How we care
Residential care, sometimes known as social care, provides the sort of help a caring relative would give if they were able. Residents are helped with personal care, for example, bathing and dressing, or getting into and out of bed. All our homes have a strong family atmosphere and a distinctive Christian ethos.
Most of our homes are registered for dementia care. Staff receive special training.
Three of our homes are registered for nursing care. This is for elderly people who require significant ongoing nursing care. Homes are required by law to have a registered nurse on duty at all times.
Fees for Care
Fees vary from home to home. They are paid either by residents or their families, or, for those that are unable to pay, by their local authority (LA). LA fees fall short of the real cost of care, and where possible families are expected to top this up, as Scripture instructs. Where there is no family to help, we make good the shortfall from our charitable giving. The fees paid by residents who are able to fund the cost of their care do not in any way contribute to topping up the shortfall.

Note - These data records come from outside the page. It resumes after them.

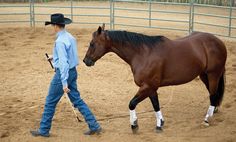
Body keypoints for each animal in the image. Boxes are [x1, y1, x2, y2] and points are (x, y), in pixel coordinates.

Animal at [82, 23, 227, 134]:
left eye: (92, 43)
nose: (85, 61)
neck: (143, 54)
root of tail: (218, 41)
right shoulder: (151, 88)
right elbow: (156, 105)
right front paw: (159, 124)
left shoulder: (147, 86)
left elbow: (131, 104)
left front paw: (134, 125)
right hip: (204, 75)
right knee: (213, 95)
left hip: (213, 74)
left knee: (213, 95)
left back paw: (207, 120)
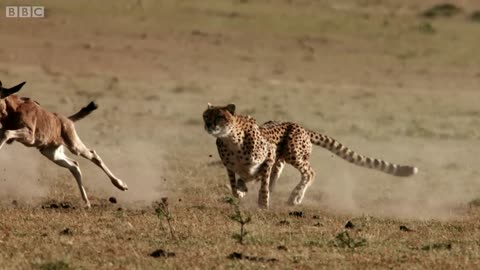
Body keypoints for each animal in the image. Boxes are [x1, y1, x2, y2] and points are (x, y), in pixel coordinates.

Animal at [204, 103, 418, 209]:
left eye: (219, 117)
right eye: (206, 116)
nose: (208, 125)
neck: (230, 139)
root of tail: (300, 126)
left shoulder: (269, 154)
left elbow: (262, 184)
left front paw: (262, 203)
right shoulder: (231, 167)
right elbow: (235, 184)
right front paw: (240, 191)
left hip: (293, 153)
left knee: (310, 173)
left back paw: (295, 197)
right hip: (283, 160)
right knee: (277, 175)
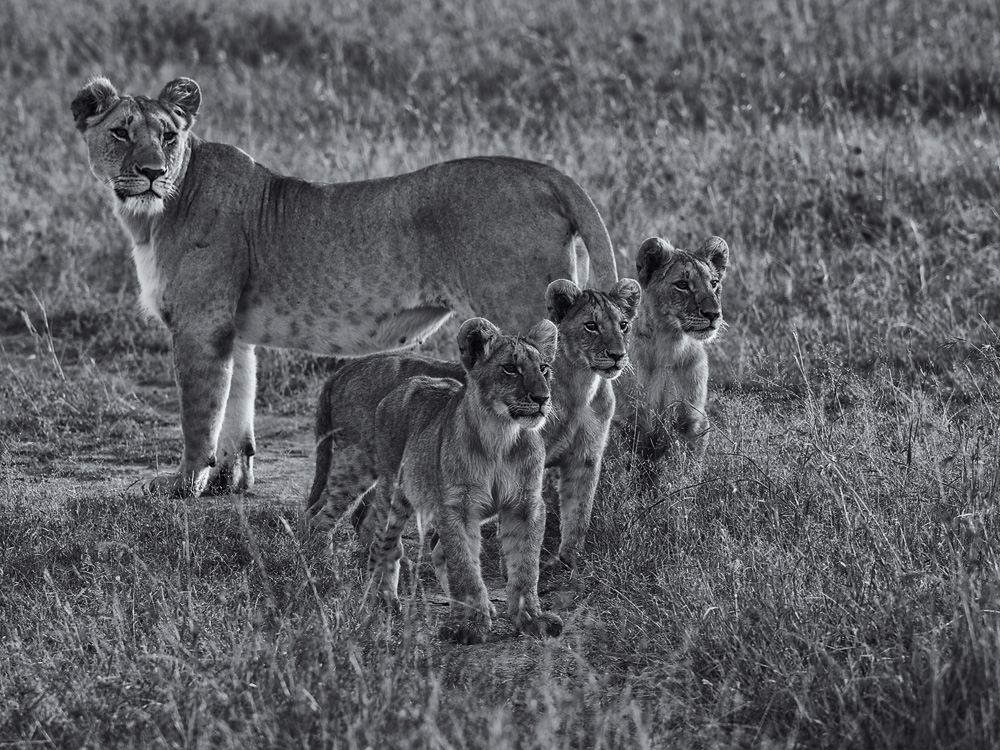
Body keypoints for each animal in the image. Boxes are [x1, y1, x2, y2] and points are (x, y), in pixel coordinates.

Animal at [70, 78, 612, 500]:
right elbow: (237, 402)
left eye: (167, 136)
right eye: (120, 132)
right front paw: (229, 480)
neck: (151, 217)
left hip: (522, 319)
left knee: (568, 402)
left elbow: (199, 412)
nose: (152, 172)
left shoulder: (200, 323)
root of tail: (547, 174)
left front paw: (183, 485)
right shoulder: (229, 327)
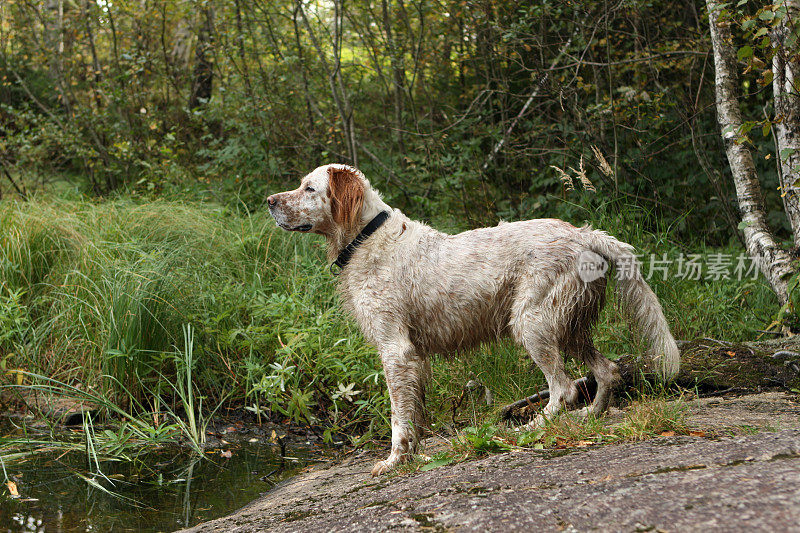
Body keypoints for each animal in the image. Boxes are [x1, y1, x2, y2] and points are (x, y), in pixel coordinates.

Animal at [266, 164, 680, 476]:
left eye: (309, 188)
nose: (269, 201)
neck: (367, 237)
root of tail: (585, 234)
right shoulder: (416, 357)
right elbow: (415, 414)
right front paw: (414, 455)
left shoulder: (395, 350)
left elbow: (398, 418)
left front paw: (393, 460)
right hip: (571, 327)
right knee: (607, 371)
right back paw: (589, 418)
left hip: (532, 323)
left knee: (564, 388)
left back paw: (533, 428)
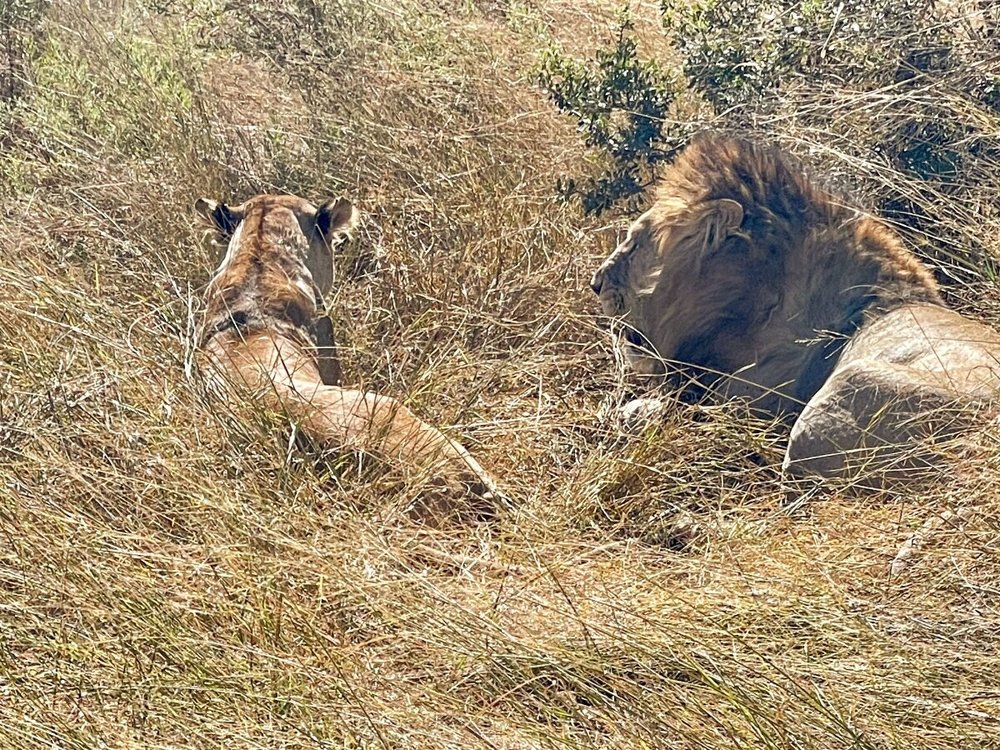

Our homes regularly receive excellent reports from the Care Quality Commission, and reports are available on the CQC’s website: www.cqc.org.uk
These are flats or bungalows, and are for Christians over the age of 60 who are basically independent and able to manage on their own, doing their own shopping, cooking and cleaning, and so on. They may use local community services such as ‘meals-on-wheels’ and ‘home helps’, or can also receive domiciliary care – that is, personal care in their home. This is arranged by the local authority with a registered domiciliary care provider. Each flat or bungalow has an emergency call system, and the person is contacted daily to ensure that all is well.
People living in sheltered housing appreciate being part of a Christian ‘neighbourhood’, and they usually like to take part in the worship services in the main home. As like-minded Christians, they often befriend residents in the home.
Very Sheltered housing
Much the same as sheltered housing, except this is in the form of flats within the same building as the main home, and meals are provided by the care home. Extra domestic services can be provided at cost, and personal care needs are met via the local authority’s domiciliary care provider.
Assisted Living is where older people live independently in their own homes in a purpose-designed complex. Personal care, when needed is separately provided by a domiciliary care provider, which is usually an external agency. The costs of domiciliary care are in addition to those for the housing element, and can often be local authority-funded.
Extra care housing
ECH is similar to assisted living, except that when the number of care hours required supports it, a care team will be on site twenty four hours a day.